To-do item
Pick out and copy each line in the data that contains the word "Gratar". Case counts.

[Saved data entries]
=====
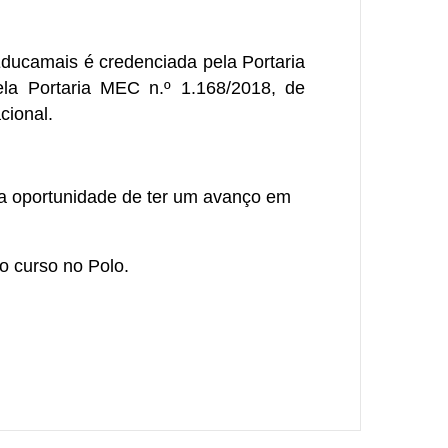
ucamais é credenciada pela Portaria
ela Portaria MEC n.º 1.168/2018, de
cional.
 a oportunidade de ter um avanço em
o curso no Polo.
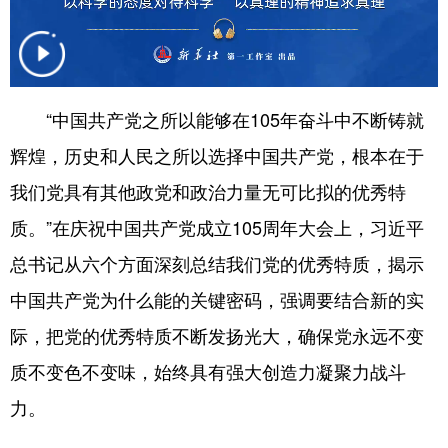
学术中国
乡村振兴
银龄
溯源中国
城市
旅游
能源
会展
“中国共产党之所以能够在105年奋斗中不断铸就
彩票
娱乐
时尚
悦读
辉煌，历史和人民之所以选择中国共产党，根本在于
公益
一带一路
亚太网
上市公司
我们党具有其他政党和政治力量无可比拟的优秀特
文化产业
质。”在庆祝中国共产党成立105周年大会上，习近平
总书记从六个方面深刻总结我们党的优秀特质，揭示
地方频道
中国共产党为什么能的关键密码，强调要结合新的实
北京
天津
河北
山西
际，把党的优秀特质不断发扬光大，确保党永远不变
辽宁
吉林
上海
江苏
质不变色不变味，始终具有强大创造力凝聚力战斗
力。
浙江
安徽
福建
江西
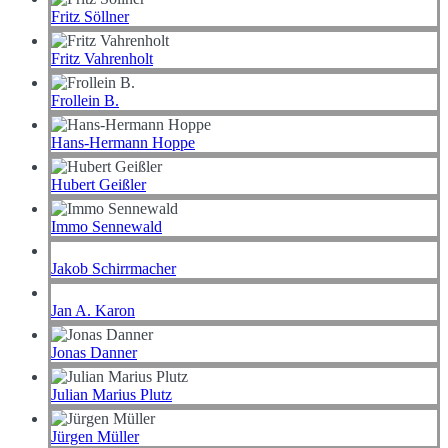
Fritz Söllner
Fritz Vahrenholt
Frollein B.
Hans-Hermann Hoppe
Hubert Geißler
Immo Sennewald
Jakob Schirrmacher
Jan A. Karon
Jonas Danner
Julian Marius Plutz
Jürgen Müller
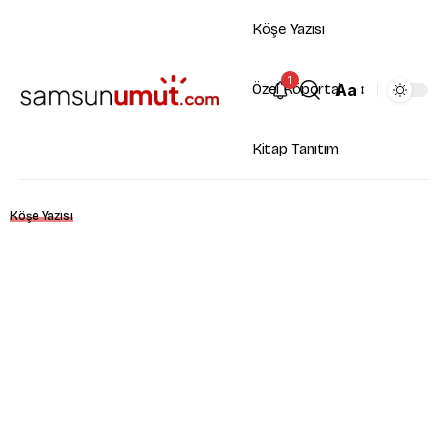
Köşe Yazısı
1
Aa
Özel Röportaj
Kitap Tanıtım
Köşe Yazısı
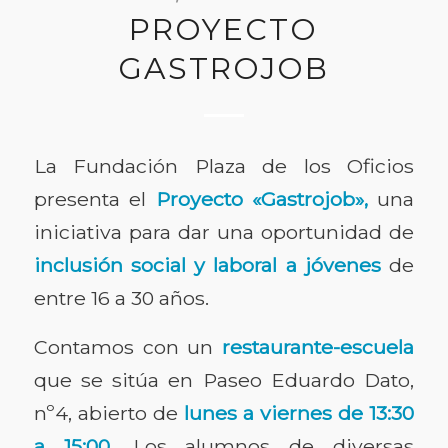
PROYECTO
GASTROJOB
La Fundación Plaza de los Oficios
presenta el
Proyecto «Gastrojob»,
una
iniciativa para dar una oportunidad de
inclusión social y laboral a jóvenes
de
entre 16 a 30 años.
Contamos con un
restaurante-escuela
que se sitúa en Paseo Eduardo Dato,
nº4, abierto de
lunes a viernes de 13:30
a 15:00
. Los alumnos de diversas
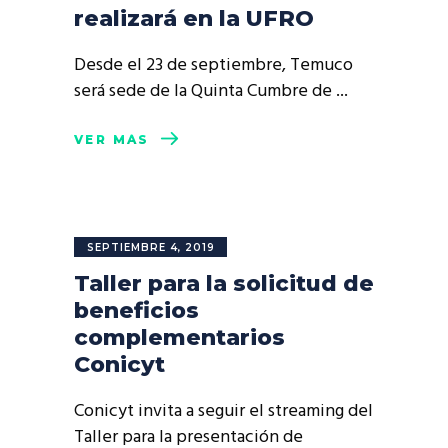
realizará en la UFRO
Desde el 23 de septiembre, Temuco
será sede de la Quinta Cumbre de
VER MÁS
SEPTIEMBRE 4, 2019
Taller para la solicitud de
beneficios
complementarios
Conicyt
Conicyt invita a seguir el streaming del
Taller para la presentación de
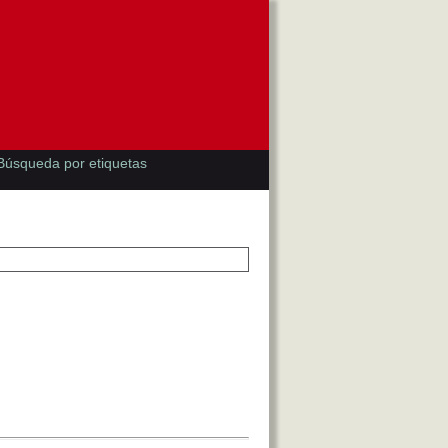
Búsqueda por etiquetas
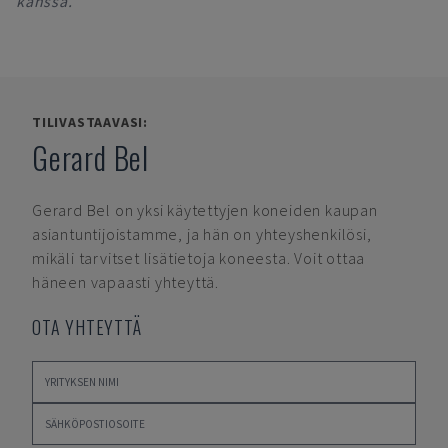
kanssa.
TILIVASTAAVASI:
Gerard Bel
Gerard Bel
on yksi käytettyjen koneiden kaupan
asiantuntijoistamme, ja hän on yhteyshenkilösi,
mikäli tarvitset lisätietoja koneesta. Voit ottaa
häneen vapaasti yhteyttä.
OTA YHTEYTTÄ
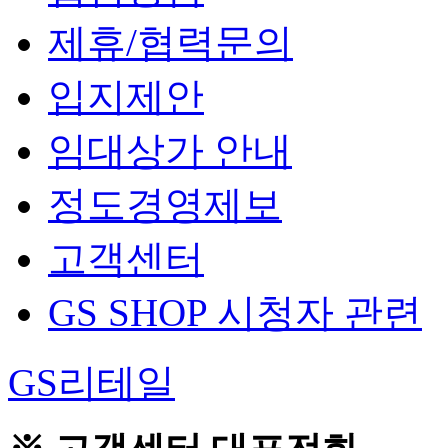
제휴/협력문의
입지제안
임대상가 안내
정도경영제보
고객센터
GS SHOP 시청자 관련
GS리테일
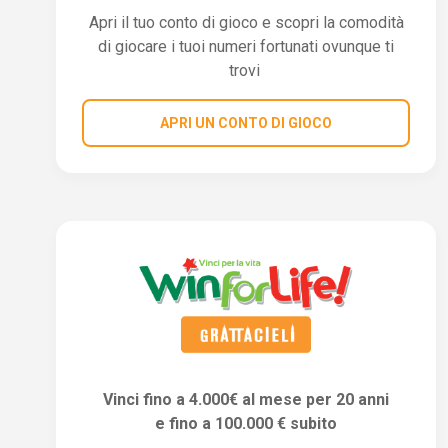
Apri il tuo conto di gioco e scopri la comodità
di giocare i tuoi numeri fortunati ovunque ti
trovi
APRI UN CONTO DI GIOCO
Vinci fino a 4.000€ al mese per 20 anni
e fino a 100.000 € subito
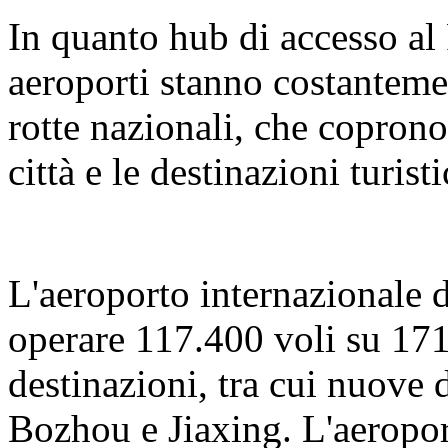
In quanto hub di accesso al 
aeroporti stanno costantemen
rotte nazionali, che coprono
città e le destinazioni turist
L'aeroporto internazionale 
operare 117.400 voli su 171
destinazioni, tra cui nuove 
Bozhou e Jiaxing. L'aeropor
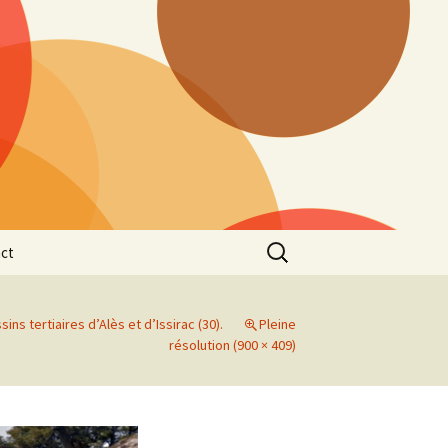
Rechercher :
ct
sins tertiaires d’Alès et d’Issirac (30).
Pleine
résolution (900 × 409)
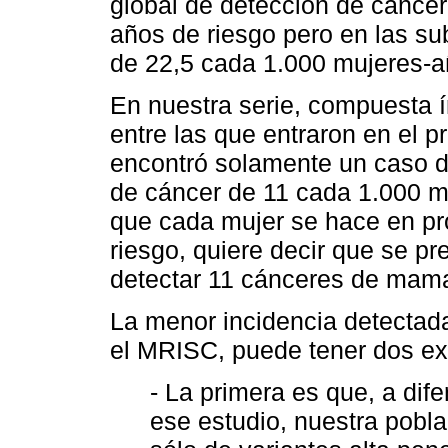
global de detección de cáncer
años de riesgo pero en las s
de 22,5 cada 1.000 mujeres-a
En nuestra serie, compuesta 
entre las que entraron en el 
encontró solamente un caso d
de cáncer de 11 cada 1.000 m
que cada mujer se hace en p
riesgo, quiere decir que se p
detectar 11 cánceres de mam
La menor incidencia detectad
el MRISC, puede tener dos ex
- La primera es que, a dif
ese estudio, nuestra pobl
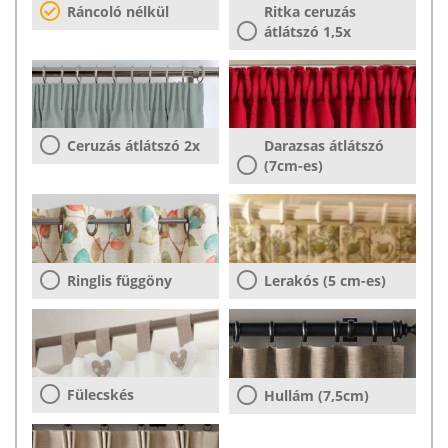
Ráncoló nélkül
Ritka ceruzás
átlátszó 1,5x
Ceruzás átlátszó 2x
Darazsas átlátszó
(7cm-es)
Ringlis függöny
Lerakós (5 cm-es)
Fülecskés
Hullám (7,5cm)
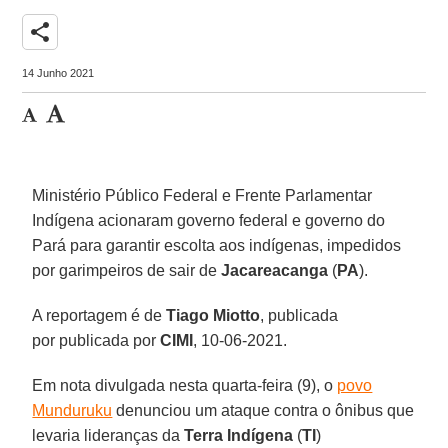
share
14 Junho 2021
Ministério Público Federal e Frente Parlamentar
Indígena acionaram governo federal e governo do
Pará para garantir escolta aos indígenas, impedidos
por garimpeiros de sair de
Jacareacanga
(
PA
).
A reportagem é de
Tiago Miotto
, publicada
por publicada por
CIMI
, 10-06-2021.
Em nota divulgada nesta quarta-feira (9), o
povo
Munduruku
denunciou um ataque contra o ônibus que
levaria lideranças da
Terra Indígena
(
TI
)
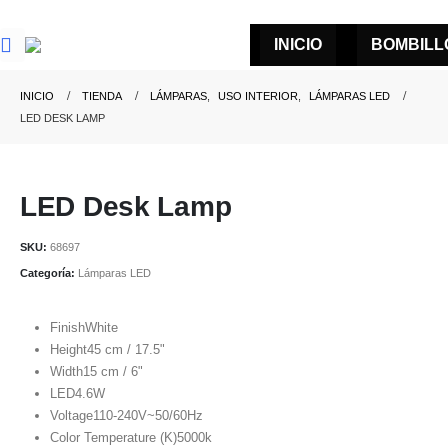
INICIO
BOMBILL
INICIO
TIENDA
LÁMPARAS
,
USO INTERIOR
,
LÁMPARAS LED
LED DESK LAMP
LED Desk Lamp
SKU:
68697
Categoría:
Lámparas LED
Finish
White
Height
45 cm / 17.5"
Width
15 cm / 6"
LED
4.6W
Voltage
110-240V~50/60Hz
Color Temperature (K)
5000k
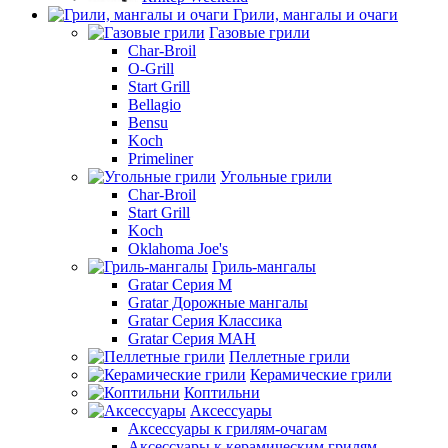
Грили, мангалы и очаги
Газовые грили
Char-Broil
O-Grill
Start Grill
Bellagio
Bensu
Koch
Primeliner
Угольные грили
Char-Broil
Start Grill
Koch
Oklahoma Joe's
Гриль-мангалы
Gratar Серия M
Gratar Дорожные мангалы
Gratar Серия Классика
Gratar Серия МАН
Пеллетные грили
Керамические грили
Коптильни
Аксессуары
Аксессуары к грилям-очагам
Аксессуары к керамическим грилям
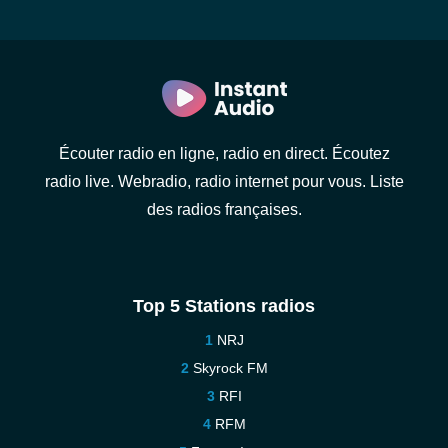
Écouter radio en ligne, radio en direct. Écoutez
radio live. Webradio, radio internet pour vous. Liste
des radios françaises.
Top 5 Stations radios
NRJ
Skyrock FM
RFI
RFM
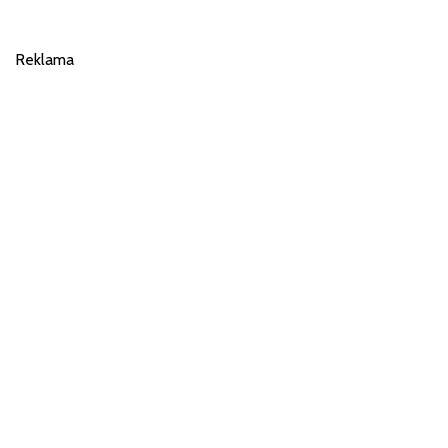
Reklama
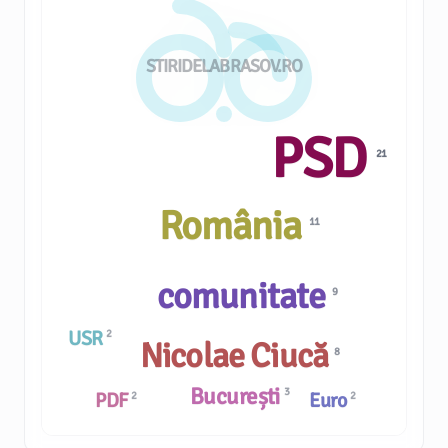
STIRIDELABRASOV.RO
PSD
21
România
11
comunitate
9
USR
2
Nicolae Ciucă
8
București
3
PDF
Euro
2
2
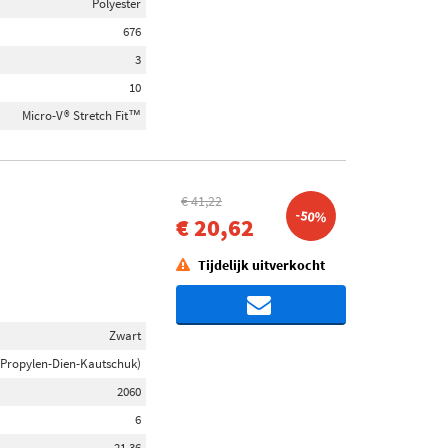
Polyester
676
3
10
Micro-V® Stretch Fit™
€ 41,22
-50%
€ 20,62
Tijdelijk uitverkocht
Zwart
-Propylen-Dien-Kautschuk)
2060
6
21,36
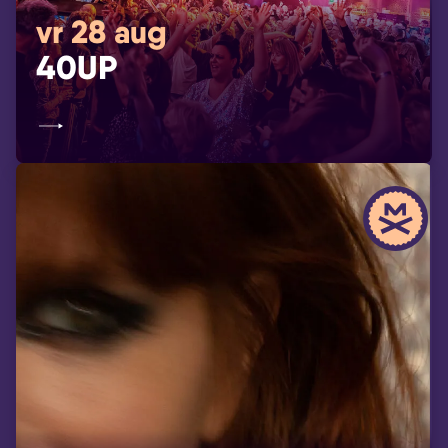
vr 28 aug
40UP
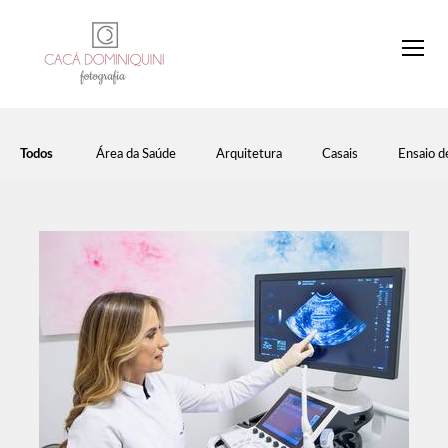
Todos
Área da Saúde
Arquitetura
Casais
Ensaio d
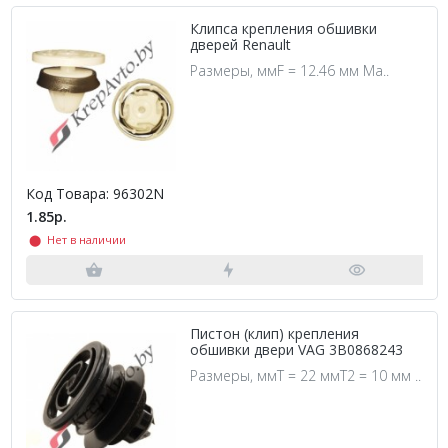
Клипса крепления обшивки
дверей Renault
Размеры, ммF = 12.46 мм Ма..
Код Товара: 96302N
1.85р.
⬤ Нет в наличии
Пистон (клип) крепления
обшивки двери VAG 3B0868243
Размеры, ммT = 22 ммT2 = 10 мм ..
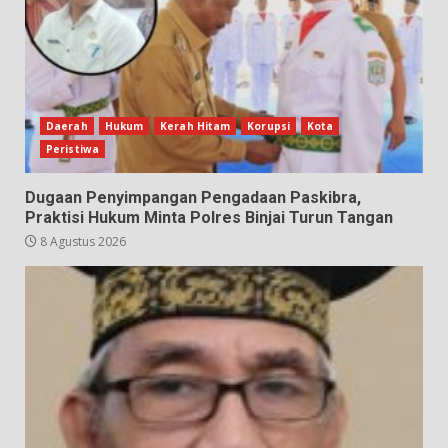
Daerah
Hukum
Kerah Hitam
Korupsi
Kota
Peristiwa
Dugaan Penyimpangan Pengadaan Paskibra,
Praktisi Hukum Minta Polres Binjai Turun Tangan
8 Agustus 2026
=====
Exercise answer
Gratar Серия M
Gratar Дорожные мангалы
Gratar Серия Классика
Gratar Серия МАН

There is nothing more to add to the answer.